In China, the level of physical activity amongst youth aged between 6-17 is generally low. The physical activity and health in a 2020 study of Chinese children and adolescents indicated that 86% (146 million) of this youth group engage in sedentary behaviors longer than 2 hours per day, while only 22% (37 million) of school students engage in any type of daily physical activity that lasts 60 minutes or more.  As well, only 3 in 10 students achieved an ‘excellent’ or ‘good’ rating in physical fitness standards. Lack of physical activity also leads to the rise of diseases like childhood obesity in China. Between 1995 and 2014, only 1 in 5 children and adolescents being either overweight or obese. It is projected that the prevalence of childhood obesity will affect over 28% (49.5 million) Chinese children by 2030.  With the recent impact of Covid-19 on youth fitness around the world and in Asia, governments are starting to address this growing global public health issue. China’s recently announced Five-Year National Fitness Plan is a great example that will significantly transform China’s fitness ecosystems and related industries.


Benefits of using digital coaching platforms
New digital coaching technologies have been used to increase student engagement thanks to their unconventional way of teaching students. By using digital coaching, students will be more self-aware of their performance and what they need to improve to refine their skills as they can record themselves and document their progress. Data management systems are making it easier to spot patterns as these platforms provide comprehensive real-time analysis.  This enhances the efficiency of coaches to assess the physical stamina and movements of students while being able to provide immediate feedback. Implementing these technologies into coaching creates a win-win solution for both coaches and students while providing better results.

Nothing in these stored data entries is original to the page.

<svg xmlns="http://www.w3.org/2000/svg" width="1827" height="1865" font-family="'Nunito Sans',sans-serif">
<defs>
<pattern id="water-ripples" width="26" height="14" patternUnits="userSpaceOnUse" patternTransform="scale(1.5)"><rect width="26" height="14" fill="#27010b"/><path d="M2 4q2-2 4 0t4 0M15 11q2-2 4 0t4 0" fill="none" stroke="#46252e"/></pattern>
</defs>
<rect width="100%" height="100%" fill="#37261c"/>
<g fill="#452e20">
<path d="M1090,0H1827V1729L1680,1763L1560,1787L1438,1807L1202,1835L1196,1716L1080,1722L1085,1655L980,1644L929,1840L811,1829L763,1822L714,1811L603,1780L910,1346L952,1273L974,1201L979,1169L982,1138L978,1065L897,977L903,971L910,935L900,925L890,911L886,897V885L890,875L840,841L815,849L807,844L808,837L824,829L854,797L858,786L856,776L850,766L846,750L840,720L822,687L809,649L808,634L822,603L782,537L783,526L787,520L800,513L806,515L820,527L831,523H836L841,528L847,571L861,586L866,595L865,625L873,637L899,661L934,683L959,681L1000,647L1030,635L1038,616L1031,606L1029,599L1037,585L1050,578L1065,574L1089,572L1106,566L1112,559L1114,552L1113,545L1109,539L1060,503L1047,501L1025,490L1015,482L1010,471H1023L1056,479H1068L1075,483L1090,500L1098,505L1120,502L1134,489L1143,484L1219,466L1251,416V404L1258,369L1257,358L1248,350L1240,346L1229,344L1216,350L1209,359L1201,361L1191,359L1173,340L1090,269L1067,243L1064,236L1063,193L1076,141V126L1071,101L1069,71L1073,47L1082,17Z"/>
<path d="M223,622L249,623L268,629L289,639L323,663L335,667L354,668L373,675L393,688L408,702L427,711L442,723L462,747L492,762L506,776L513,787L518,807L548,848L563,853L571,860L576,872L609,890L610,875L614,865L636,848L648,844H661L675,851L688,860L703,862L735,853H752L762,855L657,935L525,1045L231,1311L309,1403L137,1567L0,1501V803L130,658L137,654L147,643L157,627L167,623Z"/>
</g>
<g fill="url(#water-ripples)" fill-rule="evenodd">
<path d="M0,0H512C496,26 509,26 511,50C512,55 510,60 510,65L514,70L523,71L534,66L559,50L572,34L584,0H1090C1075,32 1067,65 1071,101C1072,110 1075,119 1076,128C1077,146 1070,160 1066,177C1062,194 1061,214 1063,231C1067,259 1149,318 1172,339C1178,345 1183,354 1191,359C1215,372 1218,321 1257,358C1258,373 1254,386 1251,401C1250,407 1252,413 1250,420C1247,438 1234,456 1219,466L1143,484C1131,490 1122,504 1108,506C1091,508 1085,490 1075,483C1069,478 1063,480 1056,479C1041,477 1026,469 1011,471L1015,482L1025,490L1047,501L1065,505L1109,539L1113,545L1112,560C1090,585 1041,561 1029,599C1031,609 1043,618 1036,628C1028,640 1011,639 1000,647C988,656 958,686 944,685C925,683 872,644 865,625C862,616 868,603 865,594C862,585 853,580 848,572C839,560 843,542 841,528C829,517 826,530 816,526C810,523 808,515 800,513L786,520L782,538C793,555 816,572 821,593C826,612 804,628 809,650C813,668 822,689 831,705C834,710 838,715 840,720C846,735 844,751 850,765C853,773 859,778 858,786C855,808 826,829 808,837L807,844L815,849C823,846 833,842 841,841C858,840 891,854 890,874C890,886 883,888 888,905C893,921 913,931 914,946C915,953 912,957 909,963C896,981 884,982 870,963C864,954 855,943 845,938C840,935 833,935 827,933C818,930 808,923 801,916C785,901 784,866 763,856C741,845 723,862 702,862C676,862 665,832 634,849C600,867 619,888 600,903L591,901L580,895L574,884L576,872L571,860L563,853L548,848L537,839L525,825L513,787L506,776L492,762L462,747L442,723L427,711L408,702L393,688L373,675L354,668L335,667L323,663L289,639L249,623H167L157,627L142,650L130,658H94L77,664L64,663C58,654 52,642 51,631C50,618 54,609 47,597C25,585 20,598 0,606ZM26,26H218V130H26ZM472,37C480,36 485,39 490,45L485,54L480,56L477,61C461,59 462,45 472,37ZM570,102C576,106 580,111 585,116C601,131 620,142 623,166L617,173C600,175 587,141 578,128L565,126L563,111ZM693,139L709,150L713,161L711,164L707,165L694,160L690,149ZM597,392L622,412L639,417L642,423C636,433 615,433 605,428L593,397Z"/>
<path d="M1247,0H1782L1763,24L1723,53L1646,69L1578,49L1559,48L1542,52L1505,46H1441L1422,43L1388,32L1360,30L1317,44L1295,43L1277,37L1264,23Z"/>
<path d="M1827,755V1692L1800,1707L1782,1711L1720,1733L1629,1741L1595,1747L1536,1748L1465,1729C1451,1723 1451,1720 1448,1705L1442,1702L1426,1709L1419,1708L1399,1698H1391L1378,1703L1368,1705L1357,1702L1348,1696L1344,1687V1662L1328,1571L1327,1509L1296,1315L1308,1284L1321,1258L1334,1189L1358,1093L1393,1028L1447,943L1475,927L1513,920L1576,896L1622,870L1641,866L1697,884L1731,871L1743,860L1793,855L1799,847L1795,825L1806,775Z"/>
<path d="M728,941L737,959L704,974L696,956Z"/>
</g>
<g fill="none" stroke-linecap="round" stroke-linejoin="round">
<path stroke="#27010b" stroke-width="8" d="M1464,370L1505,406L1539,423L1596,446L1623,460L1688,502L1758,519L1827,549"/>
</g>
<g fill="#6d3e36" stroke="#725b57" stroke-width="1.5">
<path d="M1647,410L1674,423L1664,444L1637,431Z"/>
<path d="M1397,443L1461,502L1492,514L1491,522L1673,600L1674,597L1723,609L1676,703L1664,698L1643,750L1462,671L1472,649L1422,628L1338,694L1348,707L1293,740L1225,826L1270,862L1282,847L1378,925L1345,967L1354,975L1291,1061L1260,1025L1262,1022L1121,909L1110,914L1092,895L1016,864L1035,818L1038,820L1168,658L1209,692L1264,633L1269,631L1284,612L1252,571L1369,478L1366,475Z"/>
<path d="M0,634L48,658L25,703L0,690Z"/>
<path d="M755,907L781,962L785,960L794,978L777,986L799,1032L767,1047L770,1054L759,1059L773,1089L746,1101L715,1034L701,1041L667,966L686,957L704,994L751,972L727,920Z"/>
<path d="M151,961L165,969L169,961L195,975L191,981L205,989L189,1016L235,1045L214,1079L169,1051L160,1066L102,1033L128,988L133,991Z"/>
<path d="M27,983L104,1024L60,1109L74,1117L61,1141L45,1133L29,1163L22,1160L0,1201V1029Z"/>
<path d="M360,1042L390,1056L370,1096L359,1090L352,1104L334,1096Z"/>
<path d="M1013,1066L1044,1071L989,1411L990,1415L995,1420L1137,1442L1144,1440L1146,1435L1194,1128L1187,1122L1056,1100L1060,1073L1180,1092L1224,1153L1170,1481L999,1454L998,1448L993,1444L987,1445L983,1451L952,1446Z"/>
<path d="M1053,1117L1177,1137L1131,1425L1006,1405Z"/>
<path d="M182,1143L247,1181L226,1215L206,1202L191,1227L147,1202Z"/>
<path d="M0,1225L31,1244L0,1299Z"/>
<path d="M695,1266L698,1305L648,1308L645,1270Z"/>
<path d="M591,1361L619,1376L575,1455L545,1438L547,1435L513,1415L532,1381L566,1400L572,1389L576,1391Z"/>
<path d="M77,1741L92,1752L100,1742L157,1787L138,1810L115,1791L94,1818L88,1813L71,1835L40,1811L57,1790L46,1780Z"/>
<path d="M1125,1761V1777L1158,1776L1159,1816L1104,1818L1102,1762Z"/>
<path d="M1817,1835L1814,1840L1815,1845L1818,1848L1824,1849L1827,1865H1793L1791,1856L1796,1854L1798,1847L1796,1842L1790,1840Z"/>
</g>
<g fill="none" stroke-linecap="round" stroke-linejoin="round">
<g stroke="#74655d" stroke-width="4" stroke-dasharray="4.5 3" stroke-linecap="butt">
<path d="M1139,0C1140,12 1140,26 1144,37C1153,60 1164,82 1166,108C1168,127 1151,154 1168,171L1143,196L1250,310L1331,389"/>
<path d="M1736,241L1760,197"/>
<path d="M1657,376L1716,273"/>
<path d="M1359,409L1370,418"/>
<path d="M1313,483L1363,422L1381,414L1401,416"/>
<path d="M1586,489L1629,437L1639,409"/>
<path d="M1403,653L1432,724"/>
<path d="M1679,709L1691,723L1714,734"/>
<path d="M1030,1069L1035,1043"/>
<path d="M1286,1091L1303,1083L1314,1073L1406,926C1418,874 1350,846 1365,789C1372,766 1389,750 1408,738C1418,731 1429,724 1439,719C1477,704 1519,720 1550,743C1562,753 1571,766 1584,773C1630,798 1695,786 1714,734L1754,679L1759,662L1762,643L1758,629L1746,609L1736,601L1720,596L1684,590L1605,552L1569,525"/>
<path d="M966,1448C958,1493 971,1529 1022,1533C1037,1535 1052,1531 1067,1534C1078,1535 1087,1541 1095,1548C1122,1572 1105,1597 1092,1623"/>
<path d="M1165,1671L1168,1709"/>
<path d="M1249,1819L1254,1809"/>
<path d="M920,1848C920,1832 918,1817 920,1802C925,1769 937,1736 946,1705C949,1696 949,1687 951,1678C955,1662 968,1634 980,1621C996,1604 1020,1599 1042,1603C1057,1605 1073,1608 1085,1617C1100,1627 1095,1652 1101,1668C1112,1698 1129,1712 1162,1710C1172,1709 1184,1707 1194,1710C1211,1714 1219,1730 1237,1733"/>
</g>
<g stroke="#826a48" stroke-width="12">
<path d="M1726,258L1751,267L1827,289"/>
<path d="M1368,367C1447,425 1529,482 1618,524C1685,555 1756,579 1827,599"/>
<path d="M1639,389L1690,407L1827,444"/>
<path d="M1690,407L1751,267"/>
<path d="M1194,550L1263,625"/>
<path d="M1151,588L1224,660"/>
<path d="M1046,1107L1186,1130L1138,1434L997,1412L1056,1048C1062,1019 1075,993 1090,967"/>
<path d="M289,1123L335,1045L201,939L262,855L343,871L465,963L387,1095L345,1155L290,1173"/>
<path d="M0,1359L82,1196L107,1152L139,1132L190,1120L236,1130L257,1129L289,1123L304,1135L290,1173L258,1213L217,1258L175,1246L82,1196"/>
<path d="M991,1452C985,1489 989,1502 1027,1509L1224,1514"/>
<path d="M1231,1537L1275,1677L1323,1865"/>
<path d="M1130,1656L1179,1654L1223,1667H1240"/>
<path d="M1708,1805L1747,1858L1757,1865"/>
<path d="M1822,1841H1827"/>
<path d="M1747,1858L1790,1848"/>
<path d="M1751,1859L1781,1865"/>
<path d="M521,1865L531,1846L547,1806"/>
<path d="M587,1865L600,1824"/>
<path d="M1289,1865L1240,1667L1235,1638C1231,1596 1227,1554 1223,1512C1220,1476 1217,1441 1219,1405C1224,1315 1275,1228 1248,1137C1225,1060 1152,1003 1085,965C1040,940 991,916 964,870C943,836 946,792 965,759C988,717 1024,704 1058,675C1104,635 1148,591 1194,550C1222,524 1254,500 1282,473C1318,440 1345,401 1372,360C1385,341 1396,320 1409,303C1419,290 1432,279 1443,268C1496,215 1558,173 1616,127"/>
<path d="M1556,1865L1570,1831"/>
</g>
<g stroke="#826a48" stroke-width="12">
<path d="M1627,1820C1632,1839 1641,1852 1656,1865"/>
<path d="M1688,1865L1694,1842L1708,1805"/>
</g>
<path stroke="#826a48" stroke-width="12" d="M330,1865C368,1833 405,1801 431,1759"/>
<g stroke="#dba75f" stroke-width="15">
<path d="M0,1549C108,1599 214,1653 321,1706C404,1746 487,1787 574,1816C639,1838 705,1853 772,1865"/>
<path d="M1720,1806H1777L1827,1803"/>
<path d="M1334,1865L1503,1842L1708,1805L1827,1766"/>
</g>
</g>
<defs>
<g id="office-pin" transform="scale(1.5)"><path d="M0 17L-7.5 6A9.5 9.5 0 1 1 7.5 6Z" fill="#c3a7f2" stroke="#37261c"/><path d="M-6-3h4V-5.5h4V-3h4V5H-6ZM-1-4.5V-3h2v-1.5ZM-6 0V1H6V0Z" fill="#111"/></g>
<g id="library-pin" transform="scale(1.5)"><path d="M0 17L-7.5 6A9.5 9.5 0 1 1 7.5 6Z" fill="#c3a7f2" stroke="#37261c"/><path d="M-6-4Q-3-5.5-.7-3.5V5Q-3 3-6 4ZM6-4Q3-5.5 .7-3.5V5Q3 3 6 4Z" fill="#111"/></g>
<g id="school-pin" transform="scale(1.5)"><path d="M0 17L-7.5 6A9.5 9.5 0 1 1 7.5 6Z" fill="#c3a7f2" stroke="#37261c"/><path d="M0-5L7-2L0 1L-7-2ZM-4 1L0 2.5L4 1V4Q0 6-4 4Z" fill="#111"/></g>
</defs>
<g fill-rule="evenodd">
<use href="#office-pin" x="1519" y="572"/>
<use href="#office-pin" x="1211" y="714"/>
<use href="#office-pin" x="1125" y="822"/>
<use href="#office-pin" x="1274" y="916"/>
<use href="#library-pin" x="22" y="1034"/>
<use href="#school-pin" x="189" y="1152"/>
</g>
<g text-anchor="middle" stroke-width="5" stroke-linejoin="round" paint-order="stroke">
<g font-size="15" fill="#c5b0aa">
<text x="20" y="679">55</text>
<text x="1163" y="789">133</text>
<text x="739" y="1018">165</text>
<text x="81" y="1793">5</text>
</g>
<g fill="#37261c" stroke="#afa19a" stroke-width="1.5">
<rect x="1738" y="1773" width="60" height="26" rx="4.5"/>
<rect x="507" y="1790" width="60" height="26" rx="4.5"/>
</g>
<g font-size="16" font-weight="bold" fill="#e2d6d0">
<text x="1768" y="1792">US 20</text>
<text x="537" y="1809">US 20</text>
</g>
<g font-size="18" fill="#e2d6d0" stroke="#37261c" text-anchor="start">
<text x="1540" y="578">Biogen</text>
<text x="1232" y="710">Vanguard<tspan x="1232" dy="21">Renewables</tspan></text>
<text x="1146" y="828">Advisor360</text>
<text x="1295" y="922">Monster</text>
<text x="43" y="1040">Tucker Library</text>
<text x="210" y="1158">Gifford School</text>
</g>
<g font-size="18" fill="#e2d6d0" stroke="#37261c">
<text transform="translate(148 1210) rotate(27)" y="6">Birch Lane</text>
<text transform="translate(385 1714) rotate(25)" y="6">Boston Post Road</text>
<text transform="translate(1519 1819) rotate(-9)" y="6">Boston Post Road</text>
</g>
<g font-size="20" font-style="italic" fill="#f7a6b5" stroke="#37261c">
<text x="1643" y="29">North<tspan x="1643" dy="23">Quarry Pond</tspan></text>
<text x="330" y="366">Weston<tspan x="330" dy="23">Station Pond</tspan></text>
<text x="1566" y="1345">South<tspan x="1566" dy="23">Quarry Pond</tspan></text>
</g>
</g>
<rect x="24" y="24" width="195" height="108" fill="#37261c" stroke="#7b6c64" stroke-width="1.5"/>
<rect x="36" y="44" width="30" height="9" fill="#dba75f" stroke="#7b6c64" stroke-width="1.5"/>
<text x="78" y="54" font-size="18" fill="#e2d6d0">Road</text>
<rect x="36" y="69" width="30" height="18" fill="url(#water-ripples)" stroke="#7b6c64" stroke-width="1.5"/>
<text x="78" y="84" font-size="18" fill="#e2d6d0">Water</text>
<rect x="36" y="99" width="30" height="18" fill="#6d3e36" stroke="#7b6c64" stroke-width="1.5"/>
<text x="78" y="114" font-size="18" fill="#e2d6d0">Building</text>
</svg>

Apps that offer guided training allow students to access information, create goals, build routines, analyze performance, and make progress regarding their training with just a few clicks.  This makes professional training highly accessible. They can also be connected with devices or wearables to track their performance.  For example, the RunMotion Coach app provides runners with virtual coaches and training plans to help young athletes achieve their goals. Uplift Labs, a startup that provides remote coaching and a camera-based biomechanical analysis solutions allows remote virtual coaching and helps athletes and coaches communicate remotely in real-time and thus allowing athletes to train more consistently, reduce injuries and stay “game-ready” all the time. Another company, Kinduct enables accurate data collection from multiple devices, analyses the data and provides insights and reports on an athlete’s key metrics.  This makes it easier for coaches to provide feedback and recommendations for young athletes while also being able to share their progress with their peers or their parents. In addition to digital coaching apps, the virtual fitness solution market in APAC is also anticipated to surge, to US$15 billion by 2027 at a growth rate of 34.9%, as pro-fitness government policies in Asian countries such as China, South Korea and India fuel the adoption of virtual fitness solutions in the region.

Opportunities in Asia
A report from the American Academy of Pediatrics stated, “What makes sports really engaging for youth is trying hard, making progress, being a good sport and experiencing positive coaching.” A problem in Asia is that not many schools offer comprehensive sports programs like they do in North America or Europe, leading parents to turn to external coaching programs or academies that offer children a great environment and curated programs to learn and enjoy sports. This is where companies such as PacificPine Sports step in to help youth get world class training, learn about the sports they love while making it fun and engaging. They are China’s premier youth sports academy who partner with leaders in the sports industry to offer golf, basketball, tennis and football training and are part of a sector that will continue to grow.

When physical education in school is the only time that many youth exercise at all, getting them to naturally incorporate exercise into their life is very challenging but an important transition that is required in Asia.  With the level of physical activity amongst youth declining further under Covid due to the closure of schools and sports facilities, digital coaching platforms and external coaching programs are emerging as solutions to get youth motivated and active again.